Where does the word "Courtyard" occur in the entries below? Copy every line that has it.

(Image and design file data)

════════

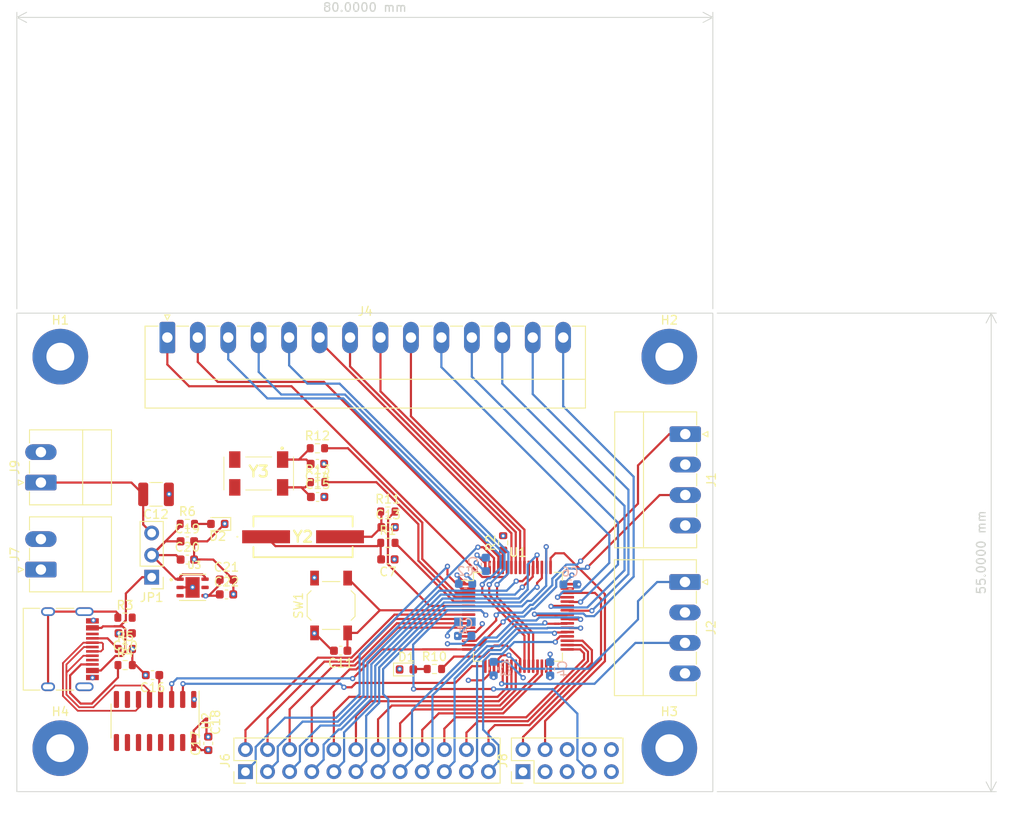
<source format=kicad_pcb>
(kicad_pcb (version 20221018) (generator pcbnew)

  (general
    (thickness 1.6)
  )

  (paper "A4")
  (layers
    (0 "F.Cu" signal)
    (1 "In1.Cu" power "GND")
    (2 "In2.Cu" power "Power")
    (31 "B.Cu" signal)
    (32 "B.Adhes" user "B.Adhesive")
    (33 "F.Adhes" user "F.Adhesive")
    (34 "B.Paste" user)
    (35 "F.Paste" user)
    (36 "B.SilkS" user "B.Silkscreen")
    (37 "F.SilkS" user "F.Silkscreen")
    (38 "B.Mask" user)
    (39 "F.Mask" user)
    (40 "Dwgs.User" user "User.Drawings")
    (41 "Cmts.User" user "User.Comments")
    (42 "Eco1.User" user "User.Eco1")
    (43 "Eco2.User" user "User.Eco2")
    (44 "Edge.Cuts" user)
    (45 "Margin" user)
    (46 "B.CrtYd" user "B.Courtyard")
    (47 "F.CrtYd" user "F.Courtyard")
    (48 "B.Fab" user)
    (49 "F.Fab" user)
    (50 "User.1" user)
    (51 "User.2" user)
    (52 "User.3" user)
    (53 "User.4" user)
    (54 "User.5" user)
    (55 "User.6" user)
    (56 "User.7" user)
    (57 "User.8" user)
    (58 "User.9" user)
  )

  (setup
    (stackup
      (layer "F.SilkS" (type "Top Silk Screen"))
      (layer "F.Paste" (type "Top Solder Paste"))
      (layer "F.Mask" (type "Top Solder Mask") (thickness 0.01))
      (layer "F.Cu" (type "copper") (thickness 0.035))
      (layer "dielectric 1" (type "prepreg") (thickness 0.1) (material "FR4") (epsilon_r 4.5) (loss_tangent 0.02))
      (layer "In1.Cu" (type "copper") (thickness 0.035))
      (layer "dielectric 2" (type "core") (thickness 1.24) (material "FR4") (epsilon_r 4.5) (loss_tangent 0.02))
      (layer "In2.Cu" (type "copper") (thickness 0.035))
      (layer "dielectric 3" (type "prepreg") (thickness 0.1) (material "FR4") (epsilon_r 4.5) (loss_tangent 0.02))
      (layer "B.Cu" (type "copper") (thickness 0.035))
      (layer "B.Mask" (type "Bottom Solder Mask") (thickness 0.01))
      (layer "B.Paste" (type "Bottom Solder Paste"))
      (layer "B.SilkS" (type "Bottom Silk Screen"))
      (copper_finish "None")
      (dielectric_constraints no)
    )
    (pad_to_mask_clearance 0)
    (pcbplotparams
      (layerselection 0x00010fc_ffffffff)
      (plot_on_all_layers_selection 0x0000000_00000000)
      (disableapertmacros false)
      (usegerberextensions false)
      (usegerberattributes true)
      (usegerberadvancedattributes true)
      (creategerberjobfile true)
      (dashed_line_dash_ratio 12.000000)
      (dashed_line_gap_ratio 3.000000)
      (svgprecision 4)
      (plotframeref false)
      (viasonmask false)
      (mode 1)
      (useauxorigin false)
      (hpglpennumber 1)
      (hpglpenspeed 20)
      (hpglpendiameter 15.000000)
      (dxfpolygonmode true)
      (dxfimperialunits true)
      (dxfusepcbnewfont true)
      (psnegative false)
      (psa4output false)
      (plotreference true)
      (plotvalue true)
      (plotinvisibletext false)
      (sketchpadsonfab false)
      (subtractmaskfromsilk false)
      (outputformat 1)
      (mirror false)
      (drillshape 1)
      (scaleselection 1)
      (outputdirectory "")
    )
  )

  (net 0 "")
  (net 1 "GND")
  (net 2 "Net-(C10-Pad1)")
  (net 3 "/NRST")
  (net 4 "Net-(D1-A)")
  (net 5 "/PUL1+")
  (net 6 "/DIR1+")
  (net 7 "/PUL2+")
  (net 8 "/DIR2+")
  (net 9 "Net-(J3-CC1)")
  (net 10 "unconnected-(J3-SBU1-PadA8)")
  (net 11 "Net-(J3-CC2)")
  (net 12 "unconnected-(J3-SBU2-PadB8)")
  (net 13 "Net-(J3-SHIELD)")
  (net 14 "/PWM1")
  (net 15 "/PWM2")
  (net 16 "/COM1")
  (net 17 "/COM2")
  (net 18 "/COM3")
  (net 19 "/COM4")
  (net 20 "/COM5")
  (net 21 "/COM6")
  (net 22 "/COM7")
  (net 23 "/S1")
  (net 24 "/S2")
  (net 25 "/S3")
  (net 26 "/SE1")
  (net 27 "/SE2")
  (net 28 "/SWDIO")
  (net 29 "/SWCLK")
  (net 30 "unconnected-(J8-Pin_6-Pad6)")
  (net 31 "unconnected-(J8-Pin_10-Pad10)")
  (net 32 "Net-(U1-BOOT0)")
  (net 33 "/D-")
  (net 34 "/D+")
  (net 35 "/LED1")
  (net 36 "/RX")
  (net 37 "/TX")
  (net 38 "Net-(U1-VDDA)")
  (net 39 "unconnected-(U2-NC-Pad7)")
  (net 40 "unconnected-(U2-~{OUT}{slash}~{DTR}-Pad8)")
  (net 41 "unconnected-(U2-~{CTS}-Pad9)")
  (net 42 "unconnected-(U2-~{DSR}-Pad10)")
  (net 43 "unconnected-(U2-~{RI}-Pad11)")
  (net 44 "unconnected-(U2-~{DCD}-Pad12)")
  (net 45 "unconnected-(U2-~{DTR}-Pad13)")
  (net 46 "unconnected-(U2-~{RTS}-Pad14)")
  (net 47 "unconnected-(U2-R232-Pad15)")
  (net 48 "/PC12")
  (net 49 "/PC13")
  (net 50 "/PD2")
  (net 51 "/PC0")
  (net 52 "/PC1")
  (net 53 "/PA6")
  (net 54 "/PC2")
  (net 55 "/PA7")
  (net 56 "/PC3")
  (net 57 "/PA15")
  (net 58 "/PC4")
  (net 59 "/PB9")
  (net 60 "/PC6")
  (net 61 "/PB10")
  (net 62 "/PC7")
  (net 63 "/PB11")
  (net 64 "/PC8")
  (net 65 "/PB12")
  (net 66 "/PC9")
  (net 67 "/PB13")
  (net 68 "/PC10")
  (net 69 "/PB14")
  (net 70 "/PC11")
  (net 71 "/PB15")
  (net 72 "Net-(C7-Pad2)")
  (net 73 "Net-(C13-Pad1)")
  (net 74 "Net-(Y3-CRYSTAL_1)")
  (net 75 "Net-(Y3-CRYSTAL_2)")
  (net 76 "Net-(U2-V3)")
  (net 77 "Net-(D2-A)")
  (net 78 "/8OSC_IN")
  (net 79 "/8OSC_OUT")
  (net 80 "/32OSC_IN")
  (net 81 "/32OSC_OUT")
  (net 82 "unconnected-(U3-PG-Pad3)")
  (net 83 "unconnected-(Y3-NC_1-Pad2)")
  (net 84 "unconnected-(Y3-NC_2-Pad3)")
  (net 85 "/3V3")
  (net 86 "/5V_PS")
  (net 87 "/5V")
  (net 88 "/5V_USB")

  (footprint "Capacitor_SMD:C_0603_1608Metric" (layer "F.Cu") (at 154.675 104.6))

  (footprint "Capacitor_SMD:C_0603_1608Metric" (layer "F.Cu") (at 124.46 116.8 180))

  (footprint "Button_Switch_SMD:SW_SPST_TL3342" (layer "F.Cu") (at 148.125 113.6 90))

  (footprint "Resistor_SMD:R_0603_1608Metric" (layer "F.Cu") (at 167.9 106.4 90))

  (footprint "Resistor_SMD:R_0603_1608Metric" (layer "F.Cu") (at 154.65 102.8))

  (footprint "Resistor_SMD:R_0603_1608Metric" (layer "F.Cu") (at 146.55 95.525))

  (footprint "Capacitor_SMD:C_0603_1608Metric" (layer "F.Cu") (at 127.6 121.6 180))

  (footprint "Resistor_SMD:R_0603_1608Metric" (layer "F.Cu") (at 131.6 104.225))

  (footprint "Capacitor_SMD:C_1210_3225Metric" (layer "F.Cu") (at 128 100.825 180))

  (footprint "MountingHole:MountingHole_3.2mm_M3_Pad" (layer "F.Cu") (at 187 85))

  (footprint "MountingHole:MountingHole_3.2mm_M3_Pad" (layer "F.Cu") (at 187 130))

  (footprint "Capacitor_SMD:C_0603_1608Metric" (layer "F.Cu") (at 146.55 97.325 180))

  (footprint "Connector_Phoenix_MC:PhoenixContact_MC_1,5_4-G-3.5_1x04_P3.50mm_Horizontal" (layer "F.Cu") (at 188.8 110.9 -90))

  (footprint "MountingHole:MountingHole_3.2mm_M3_Pad" (layer "F.Cu") (at 117 130))

  (footprint "Capacitor_SMD:C_0603_1608Metric" (layer "F.Cu") (at 136.1 110.625))

  (footprint "Connector_USB:USB_C_Receptacle_HRO_TYPE-C-31-M-12" (layer "F.Cu") (at 116.64 118.625 -90))

  (footprint "Package_SO:SOIC-16_3.9x9.9mm_P1.27mm" (layer "F.Cu") (at 127.89 126.875 -90))

  (footprint "MountingHole:MountingHole_3.2mm_M3_Pad" (layer "F.Cu") (at 117 85))

  (footprint "Capacitor_SMD:C_0603_1608Metric" (layer "F.Cu") (at 136.1 112.325))

  (footprint "Capacitor_SMD:C_0603_1608Metric" (layer "F.Cu") (at 131.6 108.325))

  (footprint "Connector_Phoenix_MC:PhoenixContact_MC_1,5_2-G-3.5_1x02_P3.50mm_Horizontal" (layer "F.Cu") (at 114.7675 99.47 90))

  (footprint "Connector_Phoenix_MC:PhoenixContact_MC_1,5_4-G-3.5_1x04_P3.50mm_Horizontal" (layer "F.Cu") (at 188.8325 93.905 -90))

  (footprint "Resistor_SMD:R_0603_1608Metric" (layer "F.Cu") (at 124.475 118.6))

  (footprint "Package_QFP:LQFP-64_10x10mm_P0.5mm" (layer "F.Cu") (at 169.6 114.9))

  (footprint "Capacitor_SMD:C_0603_1608Metric" (layer "F.Cu") (at 146.575 101.125))

  (footprint "Resistor_SMD:R_0603_1608Metric" (layer "F.Cu") (at 124.45 120.45))

  (footprint "Connector_PinHeader_2.54mm:PinHeader_2x05_P2.54mm_Vertical" (layer "F.Cu") (at 170.18 132.7 90))

  (footprint "Capacitor_SMD:C_0603_1608Metric" (layer "F.Cu") (at 154.65 108.3 180))

  (footprint "footprints:SON95P300X300X100-7N" (layer "F.Cu") (at 132.2 111.525))

  (footprint "Connector_PinHeader_2.54mm:PinHeader_2x12_P2.54mm_Vertical" (layer "F.Cu") (at 138.28 132.7 90))

  (footprint "LED_SMD:LED_0603_1608Metric" (layer "F.Cu") (at 156.785 120.955))

  (footprint "Connector_PinHeader_2.54mm:PinHeader_1x03_P2.54mm_Vertical" (layer "F.Cu") (at 127.5 110.35 180))

  (footprint "Resistor_SMD:R_0603_1608Metric" (layer "F.Cu") (at 124.435 115))

  (footprint "Resistor_SMD:R_0603_1608Metric" (layer "F.Cu") (at 146.575 99.425))

  (footprint "Connector_Phoenix_MC:PhoenixContact_MC_1,5_14-G-3.5_1x14_P3.50mm_Horizontal" (layer "F.Cu") (at 129.3 82.8))

  (footprint "LED_SMD:LED_0603_1608Metric" (layer "F.Cu") (at 135.1 104.225 180))

  (footprint "Capacitor_SMD:C_0603_1608Metric" (layer "F.Cu") (at 149.225 118.8 180))

  (footprint "Crystal:ABS2532768KHZT" (layer "F.Cu") (at 139.8 97.875 180))

  (footprint "Capacitor_SMD:C_0603_1608Metric" (layer "F.Cu") (at 131.6 106.225))

  (footprint "Connector_Phoenix_MC:PhoenixContact_MC_1,5_2-G-3.5_1x02_P3.50mm_Horizontal" (layer "F.Cu") (at 114.7675 109.47 90))

  (footprint "Crystal:8000MHz49USMX3050408518pFATF" (layer "F.Cu") (at 144.9 105.7))

  (footprint "Resistor_SMD:R_0603_1608Metric" (layer "F.Cu") (at 154.65 106.4))

  (footprint "Capacitor_SMD:C_0603_1608Metric" (layer "F.Cu")
    (tstamp fc420014-923b-469c-958d-370da4372d4f)
    (at 134 129.45 90)
    (descr "Capacitor SMD 0603 (1608 Metric), square (rectangular) end terminal, IPC_7351 nominal, (Body size source: IPC-SM-782 page 76, https://www.pcb-3d.com/wordpress/wp-content/uploads/ipc-sm-782a_amendment_1_and_2.pdf), generated with kicad-footprint-generator")
    (tags "capacitor")
    (property "Sheetfile" "test.kicad_sch")
    (property "Sheetname" "")
    (property "ki_description" "Unpolarized capacitor")
    (property "ki_keywords" "cap capacitor")
    (path "/023f7a76-7937-4161-bb0b-57974cae8965")
    (attr smd)
    (fp_text reference "C17" (at 0 -1.43 90) (layer "F.SilkS")
        (effects (font (size 1 1) (thickness 0.15)))
      (tstamp c0aee4a3-b62d-46ae-8c85-e7eb1d2cc246)
    )
    (fp_text value "0.1uF" (at 0 1.43 90) (layer "F.Fab")
        (effects (font (size 1 1) (thickness 0.15)))
      (tstamp 9c9088a0-438f-43c3-b133-302fda31f745)
    )
    (fp_text user "${REFERENCE}" (at 0 0 90) (layer "F.Fab")
        (effects (font (size 0.4 0.4) (thickness 0.06)))
      (tstamp b805b9d7-cf10-4527-b4a6-0263cdb829d2)
    )
    (fp_line (start -0.14058 -0.51) (end 0.14058 -0.51)
      (stroke (width 0.12) (type solid)) (layer "F.SilkS") (tstamp 0a626e50-8b52-4178-91f3-7f284c7ce33d))
    (fp_line (start -0.14058 0.51) (end 0.14058 0.51)
      (stroke (width 0.12) (type solid)) (layer "F.SilkS") (tstamp c8080ed9-e161-4718-a21d-b628e51ef2fa))
    (fp_line (start -1.48 -0.73) (end 1.48 -0.73)
      (stroke (width 0.05) (type solid)) (layer "F.CrtYd") (tstamp 6873e448-1dc6-403c-9ce2-2abdc26ad1b2))
    (fp_line (start -1.48 0.73) (end -1.48 -0.73)
      (stroke (width 0.05) (type solid)) (layer "F.CrtYd") (tstamp 3adac46e-ffba-4716-8a74-0c3035768915))
    (fp_line (start 1.48 -0.73) (end 1.48 0.73)
      (stroke (width 0.05) (type solid)) (layer "F.CrtYd") (tstamp 28439391-3ec5-4974-bd0d-21ba1867066d))
    (fp_line (start 1.48 0.73) (end -1.48 0.73)
      (stroke (width 0.05) (type solid)) (layer "F.CrtYd") (tstamp 755781a1-7592-48e1-8c1d-f7250eddf687))
    (fp_line (start -0.8 -0.4) (end 0.8 -0.4)
      (stroke (width 0.1) (type solid)) (layer "F.Fab") (tstamp 0d396fa5-8890-47c2-b48d-eb645ee80212))
    (fp_line (start -0.8 0.4) (end -0.8 -0.4)
      (stroke (width 0.1) (type solid)) (layer "F.Fab") (tstamp a9c10c9e-7848-496d-bfed-54761e9e88ec))
    (fp_line (start 0.8 -0.4) (end 0.8 0.4)
      (stroke (width 0.1) (type solid)) (layer "F.Fab") (tstamp 171e9ccc-b5e0-48f0-a444-2c7ce45102a0))
    (fp_line (start 0.8 0.4) (end -0.8 0.4)
      (stroke (width 0.1
... [507213 chars truncated]
</source>
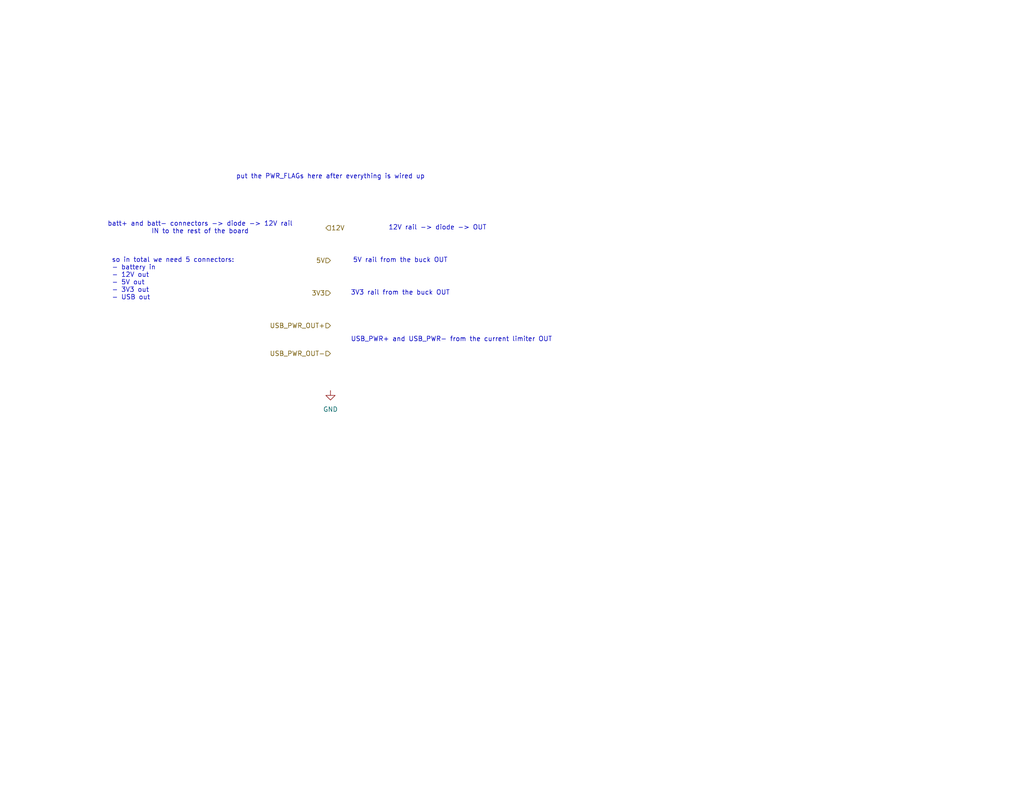
<source format=kicad_sch>
(kicad_sch
	(version 20250114)
	(generator "eeschema")
	(generator_version "9.0")
	(uuid "95196f54-0f50-4c32-b6d8-f9a56b416570")
	(paper "USLetter")
	
	(text "so in total we need 5 connectors:\n- battery in\n- 12V out\n- 5V out\n- 3V3 out\n- USB out"
		(exclude_from_sim no)
		(at 30.48 76.2 0)
		(effects
			(font
				(size 1.27 1.27)
			)
			(justify left)
		)
		(uuid "189c8ef7-78d1-42e4-9b2d-abc0c22e318a")
	)
	(text "3V3 rail from the buck OUT"
		(exclude_from_sim no)
		(at 109.22 80.01 0)
		(effects
			(font
				(size 1.27 1.27)
			)
		)
		(uuid "413ef8e9-c450-4fc7-9685-febf372c95a9")
	)
	(text "12V rail -> diode -> OUT"
		(exclude_from_sim no)
		(at 119.38 62.23 0)
		(effects
			(font
				(size 1.27 1.27)
			)
		)
		(uuid "512c4414-1080-428a-8503-8762031cf84b")
	)
	(text "USB_PWR+ and USB_PWR- from the current limiter OUT"
		(exclude_from_sim no)
		(at 123.19 92.71 0)
		(effects
			(font
				(size 1.27 1.27)
			)
		)
		(uuid "71f5021f-167e-4a38-bef9-7ba518c69918")
	)
	(text "batt+ and batt- connectors -> diode -> 12V rail\nIN to the rest of the board"
		(exclude_from_sim no)
		(at 54.61 62.23 0)
		(effects
			(font
				(size 1.27 1.27)
			)
		)
		(uuid "7bff0d17-fe63-4113-9d04-d8c9e743c3f7")
	)
	(text "5V rail from the buck OUT"
		(exclude_from_sim no)
		(at 109.22 71.12 0)
		(effects
			(font
				(size 1.27 1.27)
			)
		)
		(uuid "bcff3b73-256c-4c68-af5e-0ed444e092fb")
	)
	(text "put the PWR_FLAGs here after everything is wired up"
		(exclude_from_sim no)
		(at 90.17 48.26 0)
		(effects
			(font
				(size 1.27 1.27)
			)
		)
		(uuid "fe0722e2-d4fc-40c6-a972-65bce4f43113")
	)
	(hierarchical_label "3V3"
		(shape input)
		(at 90.17 80.01 180)
		(effects
			(font
				(size 1.27 1.27)
			)
			(justify right)
		)
		(uuid "011a06b3-a45a-4ef3-ad11-113485fb36d8")
	)
	(hierarchical_label "5V"
		(shape input)
		(at 90.17 71.12 180)
		(effects
			(font
				(size 1.27 1.27)
			)
			(justify right)
		)
		(uuid "0b712ccd-794c-4216-9b2c-c1f0eb13ba33")
	)
	(hierarchical_label "USB_PWR_OUT+"
		(shape input)
		(at 90.17 88.9 180)
		(effects
			(font
				(size 1.27 1.27)
			)
			(justify right)
		)
		(uuid "91c379ed-ece1-4538-a993-3f0801eb1c3e")
	)
	(hierarchical_label "12V"
		(shape input)
		(at 88.9 62.23 0)
		(effects
			(font
				(size 1.27 1.27)
			)
			(justify left)
		)
		(uuid "9771f9f5-fa8a-435a-9505-a646e91a0dd0")
	)
	(hierarchical_label "USB_PWR_OUT-"
		(shape input)
		(at 90.17 96.52 180)
		(effects
			(font
				(size 1.27 1.27)
			)
			(justify right)
		)
		(uuid "cb4173f9-5c7c-40c8-9e13-2bb54d449ba6")
	)
	(symbol
		(lib_id "power:GND")
		(at 90.17 106.68 0)
		(unit 1)
		(exclude_from_sim no)
		(in_bom yes)
		(on_board yes)
		(dnp no)
		(fields_autoplaced yes)
		(uuid "13c4d1b6-d6b1-4979-b9d1-b75673d6c76b")
		(property "Reference" "#PWR011"
			(at 90.17 113.03 0)
			(effects
				(font
					(size 1.27 1.27)
				)
				(hide yes)
			)
		)
		(property "Value" "GND"
			(at 90.17 111.76 0)
			(effects
				(font
					(size 1.27 1.27)
				)
			)
		)
		(property "Footprint" ""
			(at 90.17 106.68 0)
			(effects
				(font
					(size 1.27 1.27)
				)
				(hide yes)
			)
		)
		(property "Datasheet" ""
			(at 90.17 106.68 0)
			(effects
				(font
					(size 1.27 1.27)
				)
				(hide yes)
			)
		)
		(property "Description" "Power symbol creates a global label with name \"GND\" , ground"
			(at 90.17 106.68 0)
			(effects
				(font
					(size 1.27 1.27)
				)
				(hide yes)
			)
		)
		(pin "1"
			(uuid "385336f5-6278-4fae-878c-1e53e7fb3cfd")
		)
		(instances
			(project ""
				(path "/bfe84b16-3df2-48dd-882e-523c3a68f778/c4e91d11-f2d8-4a42-9b4b-e52a2392c417"
					(reference "#PWR011")
					(unit 1)
				)
			)
		)
	)
)

</source>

════════

Worked solution:
    (46 "B.CrtYd" user "B.Courtyard")
    (47 "F.CrtYd" user "F.Courtyard")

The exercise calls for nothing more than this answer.